=== About this exercise ===
Drop all images. Then write out each line below exactly as given.

=== Input ===
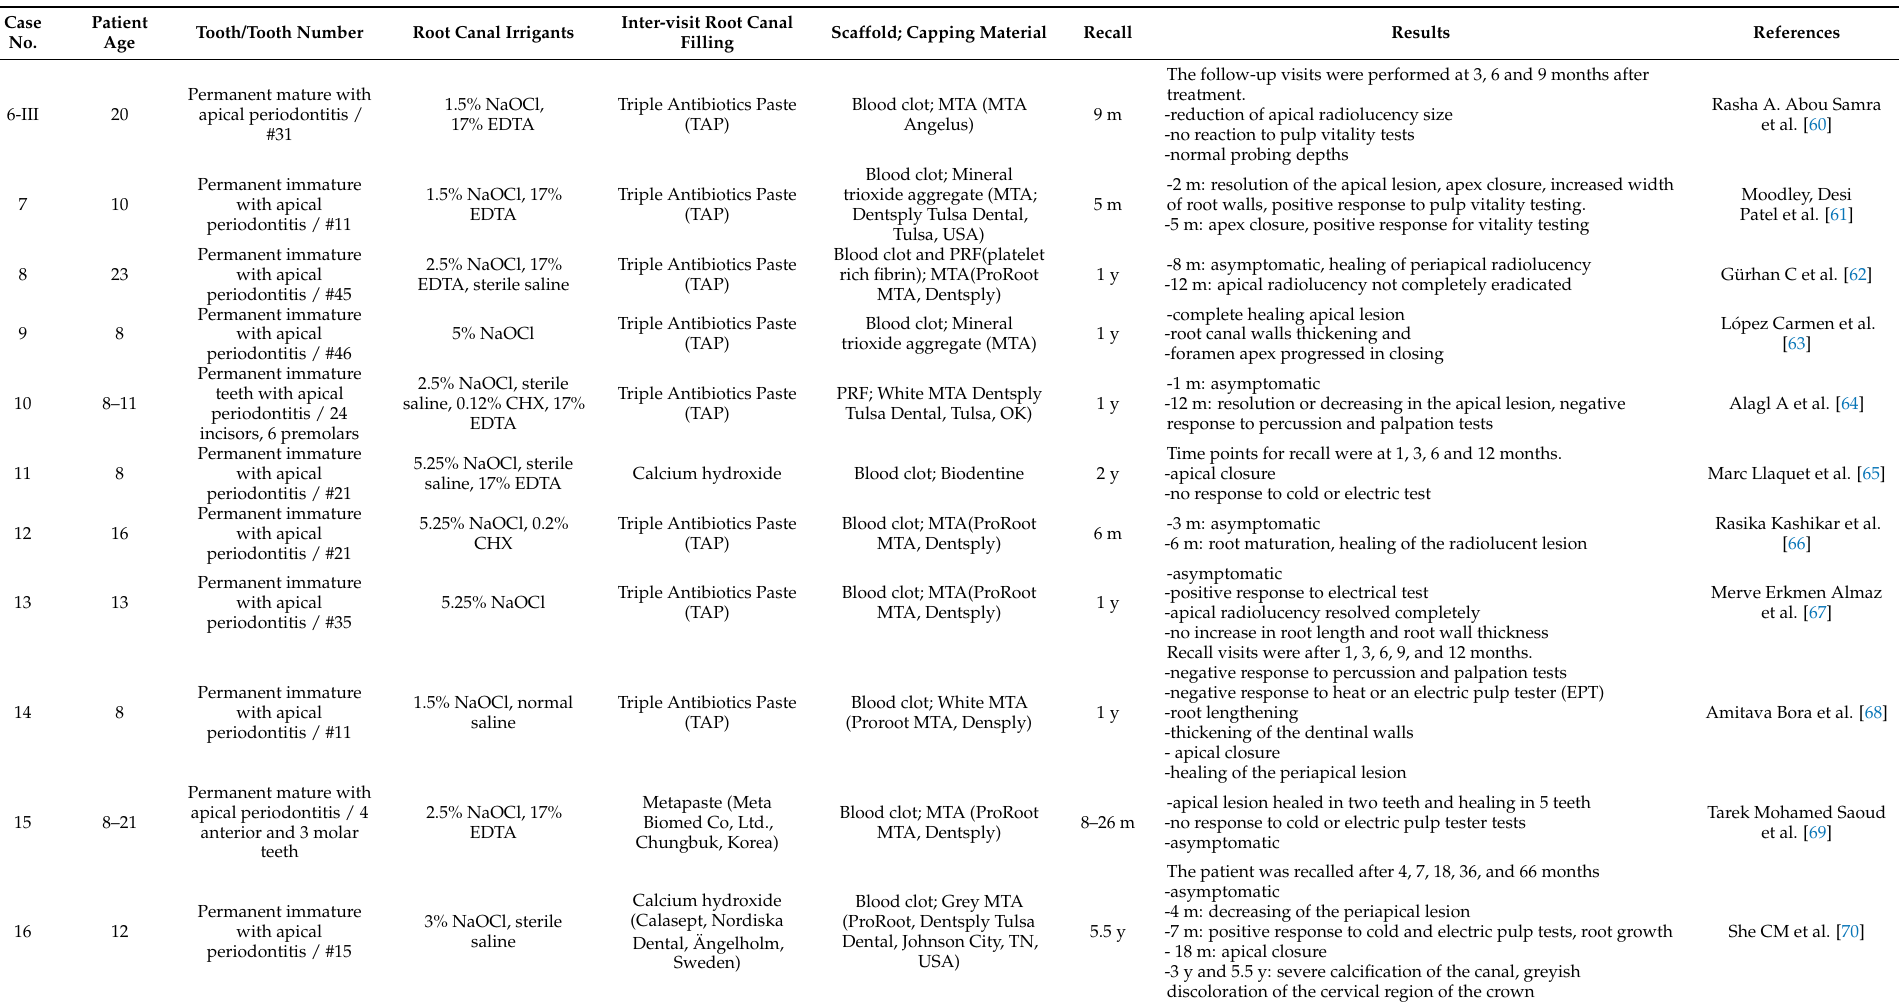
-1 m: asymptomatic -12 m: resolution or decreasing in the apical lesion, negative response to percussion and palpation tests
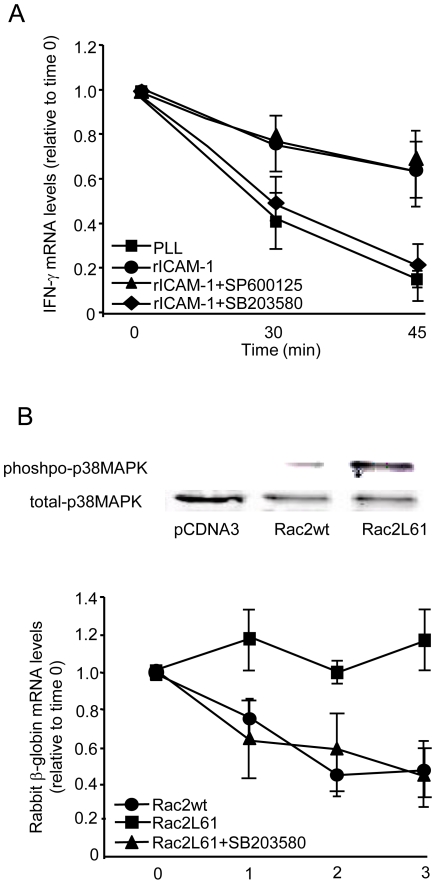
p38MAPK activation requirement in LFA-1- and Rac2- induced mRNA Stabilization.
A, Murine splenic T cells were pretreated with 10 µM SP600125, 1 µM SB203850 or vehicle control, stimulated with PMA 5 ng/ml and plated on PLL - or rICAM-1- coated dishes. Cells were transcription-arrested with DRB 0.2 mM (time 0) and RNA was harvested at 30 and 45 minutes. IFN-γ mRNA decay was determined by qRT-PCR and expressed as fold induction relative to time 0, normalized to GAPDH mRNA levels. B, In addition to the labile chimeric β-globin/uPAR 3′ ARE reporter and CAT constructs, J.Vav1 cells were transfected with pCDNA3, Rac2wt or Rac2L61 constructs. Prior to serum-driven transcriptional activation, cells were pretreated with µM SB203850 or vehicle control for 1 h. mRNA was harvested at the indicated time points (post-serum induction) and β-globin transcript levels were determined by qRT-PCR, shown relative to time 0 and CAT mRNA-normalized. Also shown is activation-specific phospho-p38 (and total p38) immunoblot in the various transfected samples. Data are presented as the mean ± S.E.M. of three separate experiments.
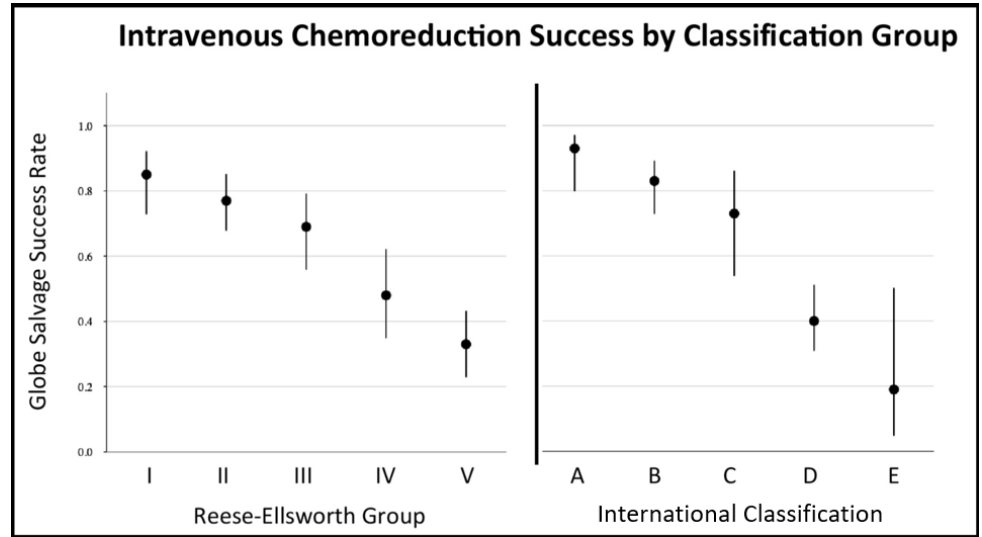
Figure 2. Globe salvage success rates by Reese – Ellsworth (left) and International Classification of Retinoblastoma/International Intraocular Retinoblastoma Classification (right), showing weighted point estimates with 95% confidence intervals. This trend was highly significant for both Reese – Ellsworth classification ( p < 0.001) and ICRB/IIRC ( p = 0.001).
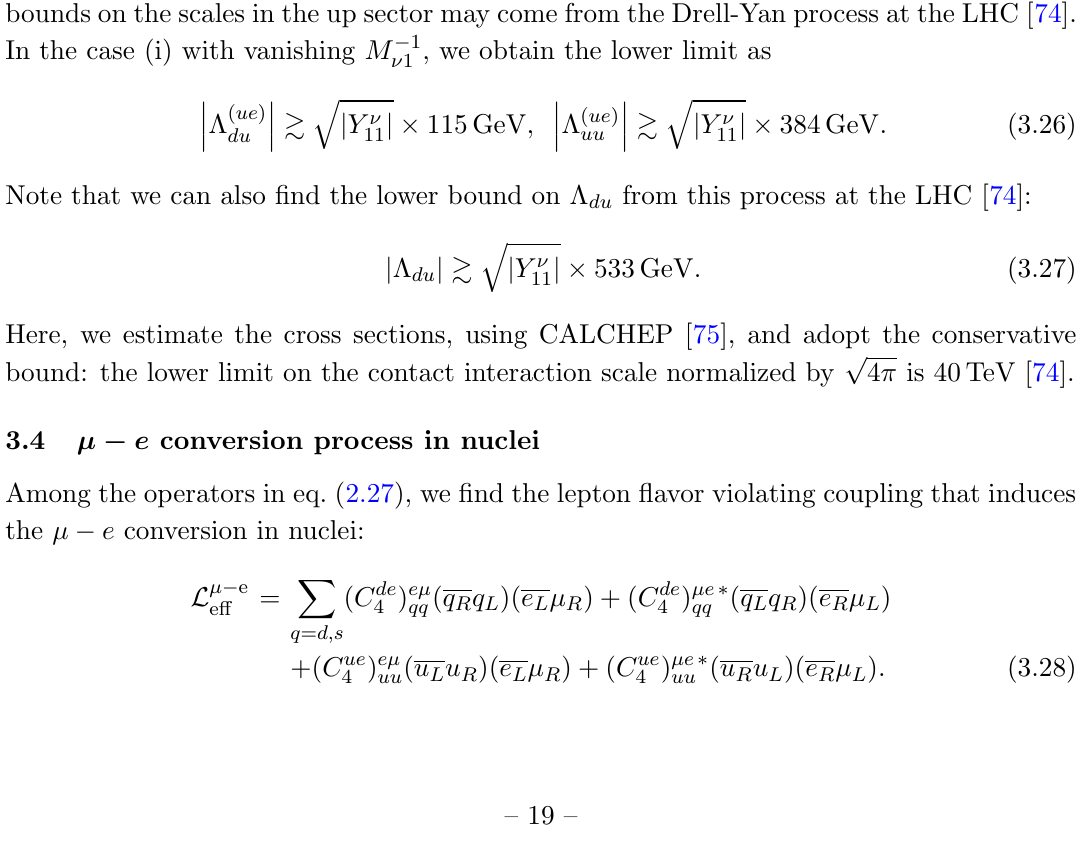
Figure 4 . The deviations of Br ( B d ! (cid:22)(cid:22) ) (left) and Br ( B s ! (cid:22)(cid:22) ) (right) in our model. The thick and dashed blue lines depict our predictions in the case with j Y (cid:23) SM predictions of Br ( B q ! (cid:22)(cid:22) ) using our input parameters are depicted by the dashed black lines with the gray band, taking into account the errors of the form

=== Reply to the exercise ===
-1 m: asymptomatic -12 m: resolution or decreasing in the apical lesion, negative response to percussion and palpation tests
p38MAPK activation requirement in LFA-1- and Rac2- induced mRNA Stabilization.
A, Murine splenic T cells were pretreated with 10 µM SP600125, 1 µM SB203850 or vehicle control, stimulated with PMA 5 ng/ml and plated on PLL - or rICAM-1- coated dishes. Cells were transcription-arrested with DRB 0.2 mM (time 0) and RNA was harvested at 30 and 45 minutes. IFN-γ mRNA decay was determined by qRT-PCR and expressed as fold induction relative to time 0, normalized to GAPDH mRNA levels. B, In addition to the labile chimeric β-globin/uPAR 3′ ARE reporter and CAT constructs, J.Vav1 cells were transfected with pCDNA3, Rac2wt or Rac2L61 constructs. Prior to serum-driven transcriptional activation, cells were pretreated with µM SB203850 or vehicle control for 1 h. mRNA was harvested at the indicated time points (post-serum induction) and β-globin transcript levels were determined by qRT-PCR, shown relative to time 0 and CAT mRNA-normalized. Also shown is activation-specific phospho-p38 (and total p38) immunoblot in the various transfected samples. Data are presented as the mean ± S.E.M. of three separate experiments.
Figure 2. Globe salvage success rates by Reese – Ellsworth (left) and International Classification of Retinoblastoma/International Intraocular Retinoblastoma Classification (right), showing weighted point estimates with 95% confidence intervals. This trend was highly significant for both Reese – Ellsworth classification ( p < 0.001) and ICRB/IIRC ( p = 0.001).
Figure 4 . The deviations of Br ( B d ! (cid:22)(cid:22) ) (left) and Br ( B s ! (cid:22)(cid:22) ) (right) in our model. The thick and dashed blue lines depict our predictions in the case with j Y (cid:23) SM predictions of Br ( B q ! (cid:22)(cid:22) ) using our input parameters are depicted by the dashed black lines with the gray band, taking into account the errors of the form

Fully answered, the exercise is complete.